By Sam Blackman
Although Clemson and S.C. State have met in football only twice before this season, the two schools’ first relationship occurred in the early 1900’s as both schools were in their infancy.
At that time, Clemson was led by Walter Merritt Riggs. Riggs came to Clemson in 1896 as an assistant in the mechanical and electrical engineering department. In 1901, he was appointed professor of electrical engineering and head of Clemson’s engineering department. Riggs organized the Glee Club, coached the school’s first football team in 1896 and was later responsible for the school’s hiring of football coaching legend, John Heisman. In later years, he became interim president of Clemson in 1909 and became the school’s fifth president in 1911. In all, Riggs had a 28-year association with the school.
In Washington D.C. on Tuesday, January 22, 1924, Riggs died unexpectedly. He was in the nation’s capital to attend a meeting of the executive committee of the American Association of Land Grant colleges. Riggs kept a demanding schedule and was known as a tireless worker.
At his hotel room in Washington, he had a coughing spell that is believed to have resulted in an internal rupture. At the time, the attack was not believed to be serious and a doctor was called to his side. A few hours later he died.
He had been suffering from high blood pressure and friends and colleagues warned that he should rest more and not work so hard. He was only 50 years old when he died and was just two days shy of his 51st birthday. Some historians believe that he worked himself to an early death.
Riggs was from Orangeburg, S.C. and graduated from Auburn. He also did his graduate work there as well. He had a keen interest in S.C. State and ironically the school was in his hometown.
According to an editorial in The State newspaper after his death, he did so much for so many, “His sympathies were not bounded by Clemson’s horizon. Guarding its every interest, Clemson’s staunch and unyielding advocate when a Clemson issue as in college sports was at stake, he respected the missions of the other state colleges perceiving that there is more than enough for all of them to do and holding himself in readiness to cooperate with them.”
The article went on to say that, “South Carolina State has lost in him a friend that it will sorely miss when advice and supervision in installing electrical and other additional equipment are needed.”
Riggs was good friends with S.C. State president, Dr. Robert Shaw Wilkinson, a Charleston native and professor of physics at the college. Wilkinson’s 21-year administration witnessed an increase in faculty and student enrollment, an established income from both federal and state sources, an expansion in the building program, a cooperative working relationship with Clemson College and Claflin University.
Riggs had a great interest in the education of African-Americans and helped Wilkinson and S.C. State.

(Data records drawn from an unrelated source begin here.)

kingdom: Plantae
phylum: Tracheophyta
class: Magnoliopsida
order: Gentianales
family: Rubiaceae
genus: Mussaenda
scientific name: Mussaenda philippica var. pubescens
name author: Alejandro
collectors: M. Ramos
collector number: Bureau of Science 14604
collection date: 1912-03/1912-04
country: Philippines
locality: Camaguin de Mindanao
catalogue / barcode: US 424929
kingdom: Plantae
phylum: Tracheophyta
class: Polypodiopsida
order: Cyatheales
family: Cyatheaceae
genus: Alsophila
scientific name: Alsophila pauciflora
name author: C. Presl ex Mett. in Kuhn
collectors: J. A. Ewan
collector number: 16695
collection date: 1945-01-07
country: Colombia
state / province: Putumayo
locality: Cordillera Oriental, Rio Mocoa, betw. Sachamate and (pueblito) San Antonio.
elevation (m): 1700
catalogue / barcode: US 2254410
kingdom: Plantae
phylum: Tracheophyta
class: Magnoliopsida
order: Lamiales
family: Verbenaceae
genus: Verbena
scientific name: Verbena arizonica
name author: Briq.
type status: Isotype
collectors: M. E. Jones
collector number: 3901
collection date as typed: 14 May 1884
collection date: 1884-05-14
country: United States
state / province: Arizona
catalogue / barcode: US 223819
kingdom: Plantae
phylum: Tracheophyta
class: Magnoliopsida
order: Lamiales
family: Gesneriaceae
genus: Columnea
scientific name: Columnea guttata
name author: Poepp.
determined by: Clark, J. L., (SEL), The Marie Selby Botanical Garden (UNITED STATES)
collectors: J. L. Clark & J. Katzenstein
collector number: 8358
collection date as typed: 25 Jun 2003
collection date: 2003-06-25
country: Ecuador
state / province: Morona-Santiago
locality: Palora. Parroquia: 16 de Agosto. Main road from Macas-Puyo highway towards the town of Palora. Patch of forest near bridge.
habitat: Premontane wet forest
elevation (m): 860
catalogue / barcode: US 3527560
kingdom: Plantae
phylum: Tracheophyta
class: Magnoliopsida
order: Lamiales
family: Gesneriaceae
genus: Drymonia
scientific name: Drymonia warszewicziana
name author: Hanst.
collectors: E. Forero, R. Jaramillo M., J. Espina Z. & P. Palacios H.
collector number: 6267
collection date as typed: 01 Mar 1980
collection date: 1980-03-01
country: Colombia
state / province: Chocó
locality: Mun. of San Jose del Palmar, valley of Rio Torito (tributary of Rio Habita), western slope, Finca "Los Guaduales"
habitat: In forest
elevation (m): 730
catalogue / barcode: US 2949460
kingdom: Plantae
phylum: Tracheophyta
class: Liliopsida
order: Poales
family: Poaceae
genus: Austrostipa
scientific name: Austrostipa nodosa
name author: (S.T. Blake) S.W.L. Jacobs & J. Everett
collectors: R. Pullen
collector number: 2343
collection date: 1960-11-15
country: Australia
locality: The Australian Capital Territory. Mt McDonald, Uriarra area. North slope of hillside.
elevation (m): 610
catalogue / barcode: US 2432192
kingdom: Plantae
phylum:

Riggs would also present S.C. State’s budget and needs to the state legislature and would try to get more funds for the school.
During the development of S.C. State, Riggs helped design the infrastructure of the Orangeburg, S.C. school in his spare time and free of charge. This included electrical plans as well as utilities such as water, heat, and sewage as the school developed. He was also an advisor and friend to the school. Riggs also helped S.C. State develop an extension service that mirrored Clemson’s department to help African-American farmers and their families.
The President, the faculty, and student body of S.C. State passed a resolution after the death of President Riggs. It read in part, “We the president, faculty and student body of S.C. State having heard with profound regret the unexpected death of President Walter M. Riggs of Clemson College, our sister institution, desire to add our tribute of honor to his memory; to express our admiration for his ability, his high character, his efficient and invaluable service to all the people and place on record this testimony of our deep sorrow at the loss of our ardent friend, trusted adviser and faithful counselor.
“This institution, its supporters and patrons, feel a special loss in the death of President Riggs because of his keen and sympathetic interest in our work consistently demonstrated though many years and on all occasions. We have sustained an irreparable loss in the sudden taking away of an honest and effective friend, who held their sincere regard and confidence.”
There is no doubt that Clemson and the state of South Carolina suffered as a result of the death of Walter Merritt Riggs. He was loved by many and was a friend to all people.